■ Task brief:
Search the listing for "lines" and copy every line where it appears.

■ Data extract:
* * *

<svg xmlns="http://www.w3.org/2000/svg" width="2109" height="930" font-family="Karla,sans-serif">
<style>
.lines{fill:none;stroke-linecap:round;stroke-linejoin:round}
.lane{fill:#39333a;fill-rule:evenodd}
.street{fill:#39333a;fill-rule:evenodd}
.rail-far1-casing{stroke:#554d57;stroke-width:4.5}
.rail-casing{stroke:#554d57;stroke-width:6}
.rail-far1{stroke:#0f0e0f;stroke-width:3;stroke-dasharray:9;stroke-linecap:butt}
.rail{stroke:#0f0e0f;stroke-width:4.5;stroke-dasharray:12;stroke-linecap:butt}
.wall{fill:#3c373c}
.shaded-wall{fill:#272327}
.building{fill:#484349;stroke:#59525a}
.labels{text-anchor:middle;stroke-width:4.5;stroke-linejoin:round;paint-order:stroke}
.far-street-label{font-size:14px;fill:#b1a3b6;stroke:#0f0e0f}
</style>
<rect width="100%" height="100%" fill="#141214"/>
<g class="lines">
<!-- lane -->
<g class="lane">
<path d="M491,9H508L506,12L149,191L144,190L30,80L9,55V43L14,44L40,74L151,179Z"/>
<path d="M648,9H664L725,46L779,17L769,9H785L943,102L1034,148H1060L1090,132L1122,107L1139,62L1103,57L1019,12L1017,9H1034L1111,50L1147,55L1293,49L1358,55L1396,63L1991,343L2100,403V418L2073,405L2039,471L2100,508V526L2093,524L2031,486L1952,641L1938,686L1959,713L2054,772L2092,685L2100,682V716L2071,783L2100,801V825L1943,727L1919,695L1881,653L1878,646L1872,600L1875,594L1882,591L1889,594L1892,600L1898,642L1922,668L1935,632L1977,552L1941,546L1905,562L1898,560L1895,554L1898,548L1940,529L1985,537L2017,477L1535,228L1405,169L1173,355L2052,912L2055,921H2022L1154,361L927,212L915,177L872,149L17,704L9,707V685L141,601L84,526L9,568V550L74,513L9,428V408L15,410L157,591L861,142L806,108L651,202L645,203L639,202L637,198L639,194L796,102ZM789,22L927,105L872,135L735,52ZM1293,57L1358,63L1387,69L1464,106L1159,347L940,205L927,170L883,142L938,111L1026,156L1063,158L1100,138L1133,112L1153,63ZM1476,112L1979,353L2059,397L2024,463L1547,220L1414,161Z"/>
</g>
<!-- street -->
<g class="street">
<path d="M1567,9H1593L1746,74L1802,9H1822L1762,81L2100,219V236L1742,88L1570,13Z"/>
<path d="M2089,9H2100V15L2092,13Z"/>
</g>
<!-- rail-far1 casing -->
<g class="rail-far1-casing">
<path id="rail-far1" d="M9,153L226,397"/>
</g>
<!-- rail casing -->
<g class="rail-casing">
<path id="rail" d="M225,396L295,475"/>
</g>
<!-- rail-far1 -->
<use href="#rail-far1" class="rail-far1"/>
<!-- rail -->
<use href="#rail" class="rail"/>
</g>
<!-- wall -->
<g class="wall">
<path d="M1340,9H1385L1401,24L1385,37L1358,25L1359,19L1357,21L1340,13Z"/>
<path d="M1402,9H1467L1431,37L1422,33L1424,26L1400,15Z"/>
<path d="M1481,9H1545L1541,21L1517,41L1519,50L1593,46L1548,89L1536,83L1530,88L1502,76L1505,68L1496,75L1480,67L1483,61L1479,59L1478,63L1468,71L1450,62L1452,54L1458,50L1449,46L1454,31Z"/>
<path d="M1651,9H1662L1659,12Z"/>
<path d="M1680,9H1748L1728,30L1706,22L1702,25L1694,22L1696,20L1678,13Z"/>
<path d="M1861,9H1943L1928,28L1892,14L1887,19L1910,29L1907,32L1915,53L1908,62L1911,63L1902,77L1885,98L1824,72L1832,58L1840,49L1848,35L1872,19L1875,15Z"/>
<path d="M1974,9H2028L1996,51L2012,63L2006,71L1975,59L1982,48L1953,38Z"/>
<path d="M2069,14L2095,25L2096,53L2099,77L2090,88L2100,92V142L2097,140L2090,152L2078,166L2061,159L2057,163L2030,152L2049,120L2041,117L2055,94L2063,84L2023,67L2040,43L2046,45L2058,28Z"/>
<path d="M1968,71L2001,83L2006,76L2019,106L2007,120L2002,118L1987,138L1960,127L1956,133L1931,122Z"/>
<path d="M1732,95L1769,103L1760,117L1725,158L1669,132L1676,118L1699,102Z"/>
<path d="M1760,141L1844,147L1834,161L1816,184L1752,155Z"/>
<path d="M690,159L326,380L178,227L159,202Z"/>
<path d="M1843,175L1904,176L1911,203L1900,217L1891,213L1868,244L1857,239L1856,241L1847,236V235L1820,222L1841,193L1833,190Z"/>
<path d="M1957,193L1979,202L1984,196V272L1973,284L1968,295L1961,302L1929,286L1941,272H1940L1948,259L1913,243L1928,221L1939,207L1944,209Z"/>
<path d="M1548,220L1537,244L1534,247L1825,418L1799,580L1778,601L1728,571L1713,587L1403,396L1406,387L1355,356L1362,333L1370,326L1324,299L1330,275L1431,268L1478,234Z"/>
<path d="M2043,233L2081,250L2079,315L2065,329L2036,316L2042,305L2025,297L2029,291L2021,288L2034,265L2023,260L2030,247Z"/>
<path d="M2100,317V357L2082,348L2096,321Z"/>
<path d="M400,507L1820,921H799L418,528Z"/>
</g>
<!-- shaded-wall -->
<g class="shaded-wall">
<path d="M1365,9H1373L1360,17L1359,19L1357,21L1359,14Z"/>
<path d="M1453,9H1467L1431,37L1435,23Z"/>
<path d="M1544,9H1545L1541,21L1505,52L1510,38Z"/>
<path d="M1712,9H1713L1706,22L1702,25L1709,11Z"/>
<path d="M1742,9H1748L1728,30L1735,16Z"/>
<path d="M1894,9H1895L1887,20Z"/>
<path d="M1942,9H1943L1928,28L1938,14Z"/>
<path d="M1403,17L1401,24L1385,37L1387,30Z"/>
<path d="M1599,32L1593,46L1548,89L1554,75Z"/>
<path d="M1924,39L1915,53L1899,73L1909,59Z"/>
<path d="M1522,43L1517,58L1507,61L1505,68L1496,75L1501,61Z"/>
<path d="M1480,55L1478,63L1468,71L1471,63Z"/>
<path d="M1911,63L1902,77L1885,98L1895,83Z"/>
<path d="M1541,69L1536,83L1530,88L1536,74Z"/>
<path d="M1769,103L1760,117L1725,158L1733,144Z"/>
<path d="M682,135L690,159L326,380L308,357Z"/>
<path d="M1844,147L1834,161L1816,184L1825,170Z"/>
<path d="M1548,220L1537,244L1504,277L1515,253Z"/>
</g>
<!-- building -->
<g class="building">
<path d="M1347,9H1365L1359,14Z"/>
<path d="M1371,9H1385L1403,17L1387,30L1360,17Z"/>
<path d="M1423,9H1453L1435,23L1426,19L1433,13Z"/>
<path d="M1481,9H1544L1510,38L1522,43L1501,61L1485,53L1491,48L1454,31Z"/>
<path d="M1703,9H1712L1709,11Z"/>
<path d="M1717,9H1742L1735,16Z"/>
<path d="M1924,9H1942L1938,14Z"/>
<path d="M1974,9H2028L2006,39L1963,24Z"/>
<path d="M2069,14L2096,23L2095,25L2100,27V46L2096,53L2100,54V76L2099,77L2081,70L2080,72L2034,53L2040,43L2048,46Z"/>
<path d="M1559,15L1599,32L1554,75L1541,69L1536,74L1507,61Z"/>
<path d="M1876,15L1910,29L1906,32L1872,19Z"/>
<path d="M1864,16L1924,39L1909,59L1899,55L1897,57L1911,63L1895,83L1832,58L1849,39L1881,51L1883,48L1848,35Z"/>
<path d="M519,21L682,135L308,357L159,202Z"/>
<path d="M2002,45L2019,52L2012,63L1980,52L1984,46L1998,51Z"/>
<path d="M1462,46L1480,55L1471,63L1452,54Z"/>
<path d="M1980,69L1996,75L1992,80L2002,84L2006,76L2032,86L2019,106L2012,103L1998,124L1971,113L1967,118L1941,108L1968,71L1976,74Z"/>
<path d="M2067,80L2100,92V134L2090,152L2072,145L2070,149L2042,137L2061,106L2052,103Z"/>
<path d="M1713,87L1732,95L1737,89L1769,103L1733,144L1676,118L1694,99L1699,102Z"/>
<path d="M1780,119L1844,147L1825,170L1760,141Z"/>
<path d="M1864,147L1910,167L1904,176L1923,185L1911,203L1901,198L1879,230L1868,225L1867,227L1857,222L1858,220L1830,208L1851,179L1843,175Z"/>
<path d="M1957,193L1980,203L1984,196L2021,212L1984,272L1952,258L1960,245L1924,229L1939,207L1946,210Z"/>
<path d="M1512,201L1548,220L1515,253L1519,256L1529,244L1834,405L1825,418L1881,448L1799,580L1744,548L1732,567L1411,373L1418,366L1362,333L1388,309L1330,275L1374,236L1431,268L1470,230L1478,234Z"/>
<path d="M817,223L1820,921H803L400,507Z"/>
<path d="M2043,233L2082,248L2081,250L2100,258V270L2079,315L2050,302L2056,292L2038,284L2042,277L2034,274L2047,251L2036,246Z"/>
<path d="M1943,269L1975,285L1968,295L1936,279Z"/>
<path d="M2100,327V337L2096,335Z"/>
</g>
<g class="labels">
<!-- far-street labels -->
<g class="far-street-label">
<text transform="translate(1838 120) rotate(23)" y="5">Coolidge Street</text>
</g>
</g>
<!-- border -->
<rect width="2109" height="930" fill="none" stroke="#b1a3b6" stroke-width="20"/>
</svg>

* * *

■ Your response:
.lines{fill:none;stroke-linecap:round;stroke-linejoin:round}
<g class="lines">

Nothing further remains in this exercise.